Institute for Biological Instrumentation of the Russian Academy of Sciences, Federal Research Center "Pushchino Scientific Center for Biological Research of the Russian Academy of Sciences", Pushchino, Moscow region 142290, Russia; Structural Bioinformatics Laboratory, Biochemistry, Faculty of Science and Engineering, Åbo Akademi University, Turku 20520, Finland.
Institute for Biological Instrumentation of the Russian Academy of Sciences, Federal Research Center "Pushchino Scientific Center for Biological Research of the Russian Academy of Sciences", Pushchino, Moscow region 142290, Russia.
Int J Biol Macromol. 2021 May 15;179:601-609. doi: 10.1016/j.ijbiomac.2021.03.042. Epub 2021 Mar 10.
Proteinases with the (chymo)trypsin-like serine/cysteine fold comprise a large superfamily performing their function through the Acid - Base - Nucleophile catalytic triad. In our previous work (Denesyuk AI, Johnson MS, Salo-Ahen OMH, Uversky VN, Denessiouk K. Int J Biol Macromol. 2020;153:399-411), we described a universal three-dimensional (3D) structural motif, NBCZone, that contains eleven amino acids: dipeptide 42 T-43 T, pentapeptide 54 T-55 T-56 T-57 T(base)-58 T, tripeptide 195 T(nucleophile)-196 T-197 T and residue 213 T (T - numeration of amino acids in trypsin). The comparison of the NBCZones among the members of the (chymo)trypsin-like protease family suggested the existence of 15 distinct groups. Within each group, the NBCZones incorporate an identical set of conserved interactions and bonds. In the present work, the structural environment of the catalytic acid at the position 102 T and the fourth member of the "catalytic tetrad" at the position 214 T was analyzed in 169 3D structures of proteinases with the (chymo)trypsin-like serine/cysteine fold. We have identified a complete Structural Catalytic Core (SCC) consisting of two classes and four groups. The proteinases belonging to different classes and groups differ from each other by the nature of the interaction between their N- and C-terminal β-barrels. Comparative analysis of the 3CLpro(s) from SARS-CoV-2 and SARS-CoV, used as an example, showed that the amino acids at positions 103 T and 179 T affect the nature of the interaction of the "catalytic acid" core (102 T-Core, N-terminal β-barrel) with the "supplementary" core (S-Core, C-terminal β-barrel), which ultimately results in the modulation of the enzymatic activity. The reported analysis represents an important standalone contribution to the analysis and systematization of the 3D structures of (chymo)trypsin-like serine/cysteine fold proteinases. The use of the developed approach for the comparison of 3D structures will allow, in the event of the appearance of new representatives of a given fold in the PDB, to quickly determine their structural homologues with the identification of possible differences.

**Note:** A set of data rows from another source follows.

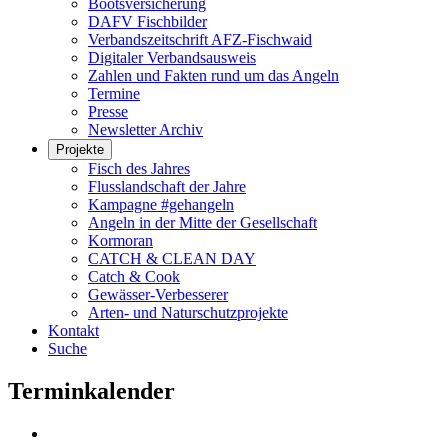
Bootsversicherung
DAFV Fischbilder
Verbandszeitschrift AFZ-Fischwaid
Digitaler Verbandsausweis
Zahlen und Fakten rund um das Angeln
Termine
Presse
Newsletter Archiv
Projekte
Fisch des Jahres
Flusslandschaft der Jahre
Kampagne #gehangeln
Angeln in der Mitte der Gesellschaft
Kormoran
CATCH & CLEAN DAY
Catch & Cook
Gewässer-Verbesserer
Arten- und Naturschutzprojekte
Kontakt
Suche
Terminkalender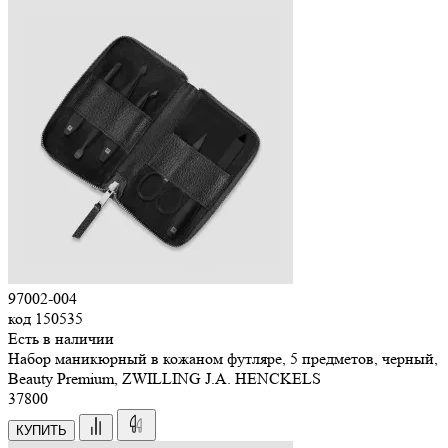
97002-004
код
150535
Есть в наличии
Набор маникюрный в кожаном футляре, 5 предметов, черный,
Beauty Premium, ZWILLING J.A. HENCKELS
37
800
КУПИТЬ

具有糜蛋白酶样丝氨酸/半胱氨酸折叠的蛋白酶构成了一个庞大的超家族,通过酸-碱-亲核催化剂三联体发挥其功能。在我们之前的工作中(Denesyuk AI、Johnson MS、Salo-Ahen OMH、Uversky VN、Denessiouk K. Int J Biol Macromol. 2020;153:399-411),我们描述了一个通用的三维(3D)结构基序 NBCZone,它包含 11 个氨基酸:二肽 42T-43T、五肽 54T-55T-56T-57T(base)-58T、三肽 195T(nucleophile)-196T-197T 和残基 213T(T-编号在糜蛋白酶中的氨基酸)。对糜蛋白酶样蛋白酶家族成员的 NBCZones 进行比较表明,存在 15 个不同的组。在每个组中,NBCZones 都包含一组相同的保守相互作用和键。在本工作中,分析了具有糜蛋白酶样丝氨酸/半胱氨酸折叠的 169 种蛋白水解酶的 3D 结构中位置 102T 的催化酸和位置 214T 的“催化四联体”的第四个成员的结构环境。我们已经确定了一个完整的结构催化核心(SCC),由两类和四组组成。属于不同类和组的蛋白水解酶通过它们的 N-和 C-末端β-桶之间的相互作用的性质而彼此不同。以 SARS-CoV-2 和 SARS-CoV 的 3CLpro(s)为例的比较分析表明,位置 103T 和 179T 的氨基酸影响“催化酸”核心(102T-Core,N-末端β-桶)与“补充”核心(S-Core,C-末端β-桶)之间相互作用的性质,这最终导致酶活性的调节。所报道的分析是对糜蛋白酶样丝氨酸/半胱氨酸折叠蛋白水解酶的 3D 结构分析和系统化的重要独立贡献。使用所开发的方法进行 3D 结构比较,将允许在给定折叠的新代表出现在 PDB 中时,快速确定它们的结构同源物,并识别可能的差异。